Have I mentioned that I really, really love this place? Where else could I ask something idiotic like this and have serious, well thought out answers within the hour?
It’s practically certain you’d need to trade with people on land. A nuclear powered vessel would require uranium, which has to be mined and refined; a conventionally-powered vessel would need fuel, and I assume you’re not going to rely on whale oil. Wind/wave power might work, but you’re at the risk of calm weather if you use it for general electrical services as well as movement.
Harvesting the sea for weed and fish should provide most of your food - many seaweeds are rich in nutrients, and fish is a good source of protein and vitamins. But this would require a major change in eating habits. I don’t know if there would be a way to get refined sugar or many spices, but you wouldn’t run out of table salt.
But human beings have relied on trade for hundreds (if not thousands) of years: even in the middle ages things like spice were imported, and in the past few hundred years, metals, textiles/furs/hides and many more foodstuffs.
There are many ways the boat could be economically self-sufficient, from running offshore banking and web-hosting (via satellite?), or tourism, to extracting rare metals from seawater, commercial fishing, and harvesting other ocean resources.
Too easy? Well, total self-sufficiency appears to be too difficult.
OK, question: could you in theory mine metal from the ocean floor? We might not have the technology now, but that doesn’t mean I can’t write it. If only we get the metal deal licked, it looks like we’re on our way.
You have to have some method of distilling the oxygen…
AFAIK that requires a rather large tower; I don’t think you could fit one on a boat. Also, building pressurized oxygen canisters requires some serious kit, although I guess you could just stock up with them beforehand…
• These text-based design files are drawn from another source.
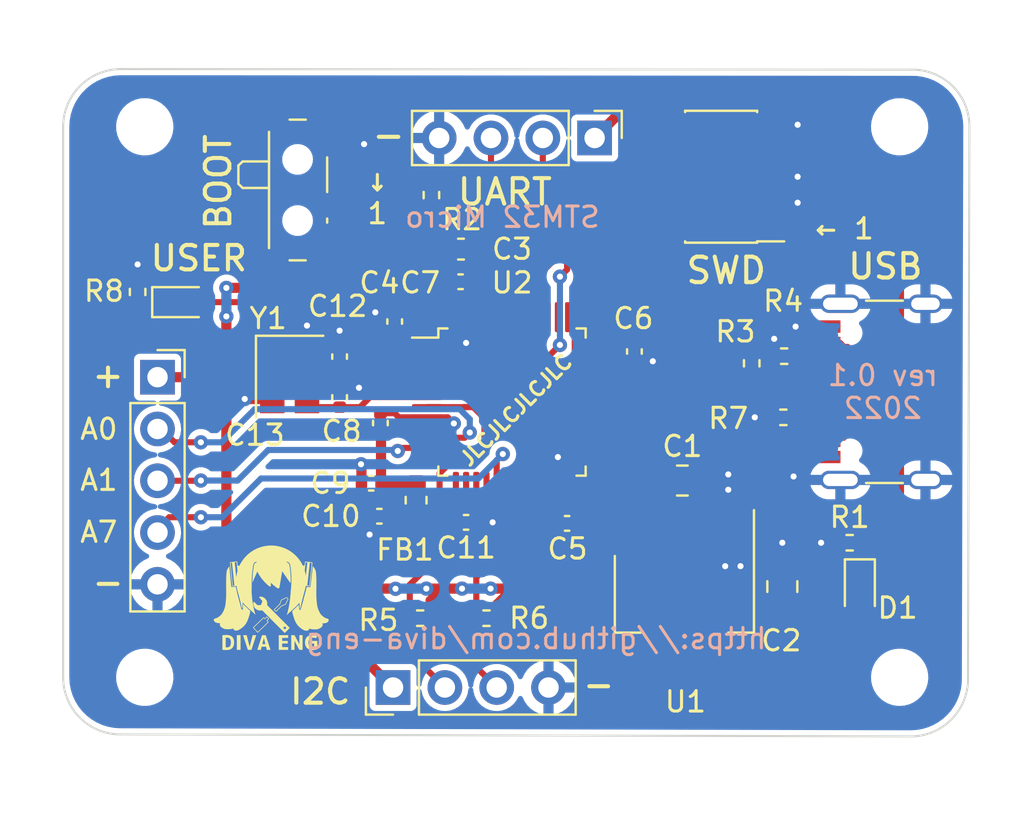
<source format=kicad_pcb>
(kicad_pcb (version 20211014) (generator pcbnew)

  (general
    (thickness 1.6)
  )

  (paper "A4")
  (layers
    (0 "F.Cu" signal)
    (31 "B.Cu" signal)
    (32 "B.Adhes" user "B.Adhesive")
    (33 "F.Adhes" user "F.Adhesive")
    (34 "B.Paste" user)
    (35 "F.Paste" user)
    (36 "B.SilkS" user "B.Silkscreen")
    (37 "F.SilkS" user "F.Silkscreen")
    (38 "B.Mask" user)
    (39 "F.Mask" user)
    (40 "Dwgs.User" user "User.Drawings")
    (41 "Cmts.User" user "User.Comments")
    (42 "Eco1.User" user "User.Eco1")
    (43 "Eco2.User" user "User.Eco2")
    (44 "Edge.Cuts" user)
    (45 "Margin" user)
    (46 "B.CrtYd" user "B.Courtyard")
    (47 "F.CrtYd" user "F.Courtyard")
    (48 "B.Fab" user)
    (49 "F.Fab" user)
    (50 "User.1" user)
    (51 "User.2" user)
    (52 "User.3" user)
    (53 "User.4" user)
    (54 "User.5" user)
    (55 "User.6" user)
    (56 "User.7" user)
    (57 "User.8" user)
    (58 "User.9" user)
  )

  (setup
    (stackup
      (layer "F.SilkS" (type "Top Silk Screen"))
      (layer "F.Paste" (type "Top Solder Paste"))
      (layer "F.Mask" (type "Top Solder Mask") (thickness 0.01))
      (layer "F.Cu" (type "copper") (thickness 0.035))
      (layer "dielectric 1" (type "core") (thickness 1.51) (material "FR4") (epsilon_r 4.5) (loss_tangent 0.02))
      (layer "B.Cu" (type "copper") (thickness 0.035))
      (layer "B.Mask" (type "Bottom Solder Mask") (thickness 0.01))
      (layer "B.Paste" (type "Bottom Solder Paste"))
      (layer "B.SilkS" (type "Bottom Silk Screen"))
      (copper_finish "None")
      (dielectric_constraints no)
    )
    (pad_to_mask_clearance 0)
    (grid_origin 60.75 86.05)
    (pcbplotparams
      (layerselection 0x00010fc_ffffffff)
      (disableapertmacros false)
      (usegerberextensions false)
      (usegerberattributes true)
      (usegerberadvancedattributes true)
      (creategerberjobfile true)
      (svguseinch false)
      (svgprecision 6)
      (excludeedgelayer true)
      (plotframeref false)
      (viasonmask false)
      (mode 1)
      (useauxorigin false)
      (hpglpennumber 1)
      (hpglpenspeed 20)
      (hpglpendiameter 15.000000)
      (dxfpolygonmode true)
      (dxfimperialunits true)
      (dxfusepcbnewfont true)
      (psnegative false)
      (psa4output false)
      (plotreference true)
      (plotvalue true)
      (plotinvisibletext false)
      (sketchpadsonfab false)
      (subtractmaskfromsilk false)
      (outputformat 1)
      (mirror false)
      (drillshape 1)
      (scaleselection 1)
      (outputdirectory "")
    )
  )

  (net 0 "")
  (net 1 "VBUS")
  (net 2 "GND")
  (net 3 "+3V3")
  (net 4 "+3.3VA")
  (net 5 "/JTAG_RST")
  (net 6 "/HSE_IN")
  (net 7 "/HSE_OUT")
  (net 8 "/PWR_LED_K")
  (net 9 "/USB_D+")
  (net 10 "/USB_D-")
  (net 11 "unconnected-(J1-PadA8)")
  (net 12 "unconnected-(J1-PadB8)")
  (net 13 "/USART1_TX")
  (net 14 "/USART1_RX")
  (net 15 "/SWCLK")
  (net 16 "/SWDIO")
  (net 17 "unconnected-(J3-Pad6)")
  (net 18 "unconnected-(J3-Pad7)")
  (net 19 "unconnected-(J3-Pad8)")
  (net 20 "/I2C2_SCL")
  (net 21 "/I2C2_SDA")
  (net 22 "/SW_BOOT0")
  (net 23 "/BOOT0")
  (net 24 "unconnected-(U2-Pad3)")
  (net 25 "unconnected-(U2-Pad4)")
  (net 26 "unconnected-(U2-Pad14)")
  (net 27 "unconnected-(U2-Pad15)")
  (net 28 "unconnected-(U2-Pad16)")
  (net 29 "unconnected-(U2-Pad18)")
  (net 30 "unconnected-(U2-Pad19)")
  (net 31 "unconnected-(U2-Pad20)")
  (net 32 "unconnected-(U2-Pad25)")
  (net 33 "unconnected-(U2-Pad26)")
  (net 34 "unconnected-(U2-Pad27)")
  (net 35 "unconnected-(U2-Pad28)")
  (net 36 "unconnected-(U2-Pad29)")
  (net 37 "unconnected-(U2-Pad30)")
  (net 38 "unconnected-(U2-Pad31)")
  (net 39 "unconnected-(U2-Pad38)")
  (net 40 "unconnected-(U2-Pad39)")
  (net 41 "unconnected-(U2-Pad40)")
  (net 42 "unconnected-(U2-Pad41)")
  (net 43 "unconnected-(U2-Pad45)")
  (net 44 "unconnected-(U2-Pad46)")
  (net 45 "Net-(J1-PadB5)")
  (net 46 "Net-(J1-PadA5)")
  (net 47 "Net-(D2-Pad1)")
  (net 48 "/USER_LED")
  (net 49 "/USER_IO_1")
  (net 50 "/USER_IO_2")
  (net 51 "/USER_IO_3")
  (net 52 "unconnected-(U2-Pad12)")
  (net 53 "unconnected-(U2-Pad13)")

  (footprint "LED_SMD:LED_0603_1608Metric" (layer "F.Cu") (at 62.85 82.6))

  (footprint "Connector_PinSocket_2.54mm:PinSocket_1x05_P2.54mm_Vertical" (layer "F.Cu") (at 61.625 86.28))

  (footprint "Capacitor_SMD:C_0402_1005Metric" (layer "F.Cu") (at 81.7 93.45 180))

  (footprint "Capacitor_SMD:C_0402_1005Metric" (layer "F.Cu") (at 73.25 83.55 90))

  (footprint "Resistor_SMD:R_0402_1005Metric" (layer "F.Cu") (at 75.05 77.35 90))

  (footprint "Capacitor_SMD:C_0805_2012Metric" (layer "F.Cu") (at 92.25 96.55 90))

  (footprint "Connector_PinHeader_1.27mm:PinHeader_2x05_P1.27mm_Vertical_SMD" (layer "F.Cu") (at 89.25 76.45 180))

  (footprint "LOGO" (layer "F.Cu") (at 67.230902 97.246216))

  (footprint "Capacitor_SMD:C_0402_1005Metric" (layer "F.Cu") (at 85 85.02 -90))

  (footprint "Connector_PinHeader_2.54mm:PinHeader_1x04_P2.54mm_Vertical" (layer "F.Cu") (at 83.05 74.55 -90))

  (footprint "Inductor_SMD:L_0603_1608Metric" (layer "F.Cu") (at 74.3 92.3125 -90))

  (footprint "Resistor_SMD:R_0402_1005Metric" (layer "F.Cu") (at 90.75 85.6 -90))

  (footprint "Resistor_SMD:R_0402_1005Metric" (layer "F.Cu") (at 74.5 98.1 180))

  (footprint "Connector_PinHeader_2.54mm:PinHeader_1x04_P2.54mm_Vertical" (layer "F.Cu") (at 73.17 101.5 90))

  (footprint "Resistor_SMD:R_0402_1005Metric" (layer "F.Cu") (at 92.34 85.25 180))

  (footprint "Capacitor_SMD:C_0402_1005Metric" (layer "F.Cu") (at 72.55 88.53 90))

  (footprint "Button_Switch_SMD:SW_SPDT_PCM12" (layer "F.Cu") (at 68.82 77.1 -90))

  (footprint "Resistor_SMD:R_0402_1005Metric" (layer "F.Cu") (at 60.65 82.1 90))

  (footprint "Resistor_SMD:R_0402_1005Metric" (layer "F.Cu") (at 77.75 98.1 180))

  (footprint "Resistor_SMD:R_0402_1005Metric" (layer "F.Cu") (at 92.3 88.25 180))

  (footprint "Capacitor_SMD:C_0402_1005Metric" (layer "F.Cu") (at 76.48 81.6))

  (footprint "Capacitor_SMD:C_0805_2012Metric" (layer "F.Cu")
    (tedit 5F68FEEE) (tstamp a06b4f15-7938-4b1d-b4c8-150a56cf4ca4)
    (at 87.35 91.35)
    (descr "Capacitor SMD 0805 (2012 Metric), square (rectangular) end terminal, IPC_7351 nominal, (Body size source: IPC-SM-782 page 76, https://www.pcb-3d.com/wordpress/wp-content/uploads/ipc-sm-782a_amendment_1_and_2.pdf, https://docs.google.com/spreadsheets/d/1BsfQQcO9C6DZCsRaXUlFlo91Tg2WpOkGARC1WS5S8t0/edit?usp=sharing), generated with kicad-footprint-generator")
    (tags "capacitor")
    (property "Sheetfile" "stm32.kicad_sch")
    (property "Sheetname" "")
    (path "/7e23f363-4338-4760-bfd5-59d2a11ccf99")
    (attr smd)
    (fp_text reference "C1" (at 0 -1.68) (layer "F.SilkS")
      (effects (font (size 1 1) (thickness 0.15)))
      (tstamp 7d52d533-6008-47e3-8d81-1a20b265bad1)
    )
    (fp_text value "22u" (at 0 1.68) (layer "F.Fab")
      (effects (font (size 1 1) (thickness 0.15)))
      (tstamp e60a4c4a-ca30-47f4-aacb-96d16d887a7e)
    )
    (fp_text user "${REFERENCE}" (at 0 0) (layer "F.Fab")
      (effects (font (size 0.5 0.5) (thickness 0.08)))
      (tstamp 2e06b8c6-27d4-4fe5-a935-607788c64303)
    )
    (fp_line (start -0.261252 -0.735) (end 0.261252 -0.735) (layer "F.SilkS") (width 0.12) (tstamp e3594dc1-c68a-49cf-a66a-c71f9a1c9cb6))
    (fp_line (start -0.261252 0.735) (end 0.261252 0.735) (layer "F.SilkS") (width 0.12) (tstamp ecca8a1b-fc5f-4dcc-848a-0b5e9331595f))
    (fp_line (start -1.7 0.98) (end -1.7 -0.98) (layer "F.CrtYd") (width 0.05) (tstamp 3aef00d9-d8a8-4e91-8f91-b08c170c10f5))

... [229195 chars truncated]
</source>
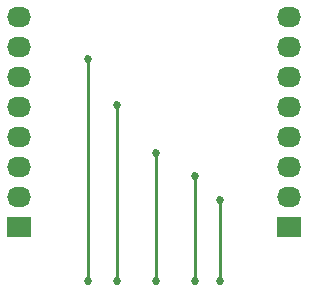
<source format=gbl>
G04 #@! TF.FileFunction,Copper,L2,Bot,Signal*
%FSLAX46Y46*%
G04 Gerber Fmt 4.6, Leading zero omitted, Abs format (unit mm)*
G04 Created by KiCad (PCBNEW 4.0.5-e0-6337~49~ubuntu16.04.1) date Tue Jan  3 21:15:41 2017*
%MOMM*%
%LPD*%
G01*
G04 APERTURE LIST*
%ADD10C,0.100000*%
%ADD11R,2.032000X1.727200*%
%ADD12O,2.032000X1.727200*%
%ADD13C,0.685800*%
%ADD14C,0.254000*%
G04 APERTURE END LIST*
D10*
D11*
X167640000Y-119380000D03*
D12*
X167640000Y-116840000D03*
X167640000Y-114300000D03*
X167640000Y-111760000D03*
X167640000Y-109220000D03*
X167640000Y-106680000D03*
X167640000Y-104140000D03*
X167640000Y-101600000D03*
D11*
X144780000Y-119380000D03*
D12*
X144780000Y-116840000D03*
X144780000Y-114300000D03*
X144780000Y-111760000D03*
X144780000Y-109220000D03*
X144780000Y-106680000D03*
X144780000Y-104140000D03*
X144780000Y-101600000D03*
D13*
X153035000Y-123952000D03*
X153035000Y-109093000D03*
X161798000Y-123952000D03*
X161798000Y-117094000D03*
X159639000Y-123952000D03*
X159639000Y-115062000D03*
X156337000Y-123952000D03*
X156337000Y-113157000D03*
X150622000Y-123952000D03*
X150622000Y-105156000D03*
D14*
X153035000Y-109093000D02*
X153035000Y-123952000D01*
X161798000Y-117094000D02*
X161798000Y-123952000D01*
X159639000Y-115062000D02*
X159639000Y-123952000D01*
X156337000Y-113157000D02*
X156337000Y-123952000D01*
X150622000Y-105156000D02*
X150622000Y-123952000D01*
M02*

</source>
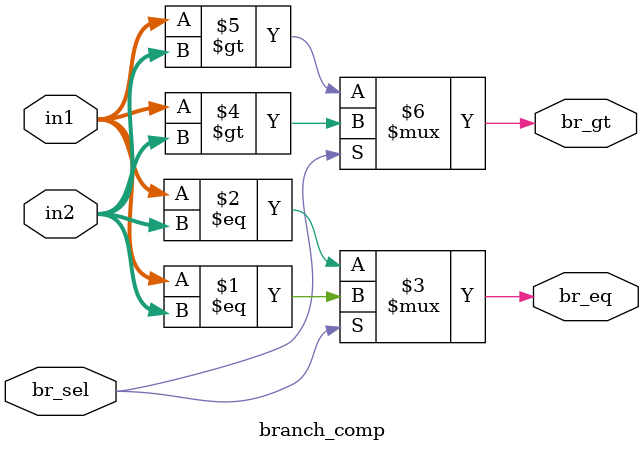
<source format=v>
`timescale 1ns / 1ps


module branch_comp(
    input [31:0] in1,
    input [31:0] in2,
    input br_sel,
    output br_eq,
    output br_gt
    );
    assign br_eq=br_sel?(in1==in2):($signed(in1)==$signed(in2));
    assign br_gt=br_sel?(in1>in2):($signed(in1)>$signed(in2));
endmodule

</source>
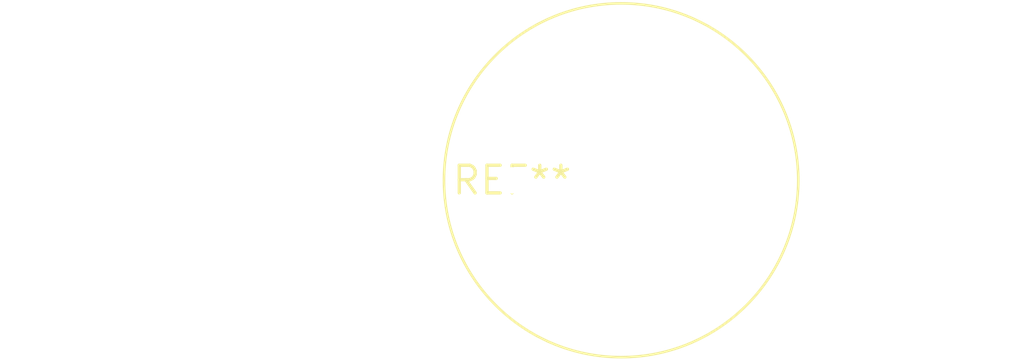
<source format=kicad_pcb>
(kicad_pcb (version 20240108) (generator pcbnew)

  (general
    (thickness 1.6)
  )

  (paper "A4")
  (layers
    (0 "F.Cu" signal)
    (31 "B.Cu" signal)
    (32 "B.Adhes" user "B.Adhesive")
    (33 "F.Adhes" user "F.Adhesive")
    (34 "B.Paste" user)
    (35 "F.Paste" user)
    (36 "B.SilkS" user "B.Silkscreen")
    (37 "F.SilkS" user "F.Silkscreen")
    (38 "B.Mask" user)
    (39 "F.Mask" user)
    (40 "Dwgs.User" user "User.Drawings")
    (41 "Cmts.User" user "User.Comments")
    (42 "Eco1.User" user "User.Eco1")
    (43 "Eco2.User" user "User.Eco2")
    (44 "Edge.Cuts" user)
    (45 "Margin" user)
    (46 "B.CrtYd" user "B.Courtyard")
    (47 "F.CrtYd" user "F.Courtyard")
    (48 "B.Fab" user)
    (49 "F.Fab" user)
    (50 "User.1" user)
    (51 "User.2" user)
    (52 "User.3" user)
    (53 "User.4" user)
    (54 "User.5" user)
    (55 "User.6" user)
    (56 "User.7" user)
    (57 "User.8" user)
    (58 "User.9" user)
  )

  (setup
    (pad_to_mask_clearance 0)
    (pcbplotparams
      (layerselection 0x00010fc_ffffffff)
      (plot_on_all_layers_selection 0x0000000_00000000)
      (disableapertmacros false)
      (usegerberextensions false)
      (usegerberattributes false)
      (usegerberadvancedattributes false)
      (creategerberjobfile false)
      (dashed_line_dash_ratio 12.000000)
      (dashed_line_gap_ratio 3.000000)
      (svgprecision 4)
      (plotframeref false)
      (viasonmask false)
      (mode 1)
      (useauxorigin false)
      (hpglpennumber 1)
      (hpglpenspeed 20)
      (hpglpendiameter 15.000000)
      (dxfpolygonmode false)
      (dxfimperialunits false)
      (dxfusepcbnewfont false)
      (psnegative false)
      (psa4output false)
      (plotreference false)
      (plotvalue false)
      (plotinvisibletext false)
      (sketchpadsonfab false)
      (subtractmaskfromsilk false)
      (outputformat 1)
      (mirror false)
      (drillshape 1)
      (scaleselection 1)
      (outputdirectory "")
    )
  )

  (net 0 "")

  (footprint "L_Radial_D16.0mm_P10.00mm_Panasonic_15E-L" (layer "F.Cu") (at 0 0))

)

</source>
Well you wouldn’t need to grow food - sea plants and fish would provide more than enough of that.
You could make up some sort of mining device to get the metal ores. Maybe they know what areas of the sea bed have various ores underneath in a similar way that geologists can tell a lot about whats under the surface from the surface. So they drop some sort of automated mining device, sail away, and come back in a few months once its got lots of ore. They could have a few of these things scattered around, mining different types of ore.
They could use solar power if they’re mainly sticking to tropical latitudes.
They would definately need oil though, mainly to make plastics, and other materials like rubber. An off shore oil rig would solve that problem, but i’m not sure if you’d allow that?
Well, according to Broomstick nuclear submarines crack sea water for oxygen, so we could do that. On the other hand, why not use air? Am I being horribly ignorant about submarines here?
I’d prefer to do without, but you can’t have everything. But do we really need oil? Plastics weren’t invented too long ago, so we should be able to regress to a non-plastic-using civilization. Is rubber absolutely necessary?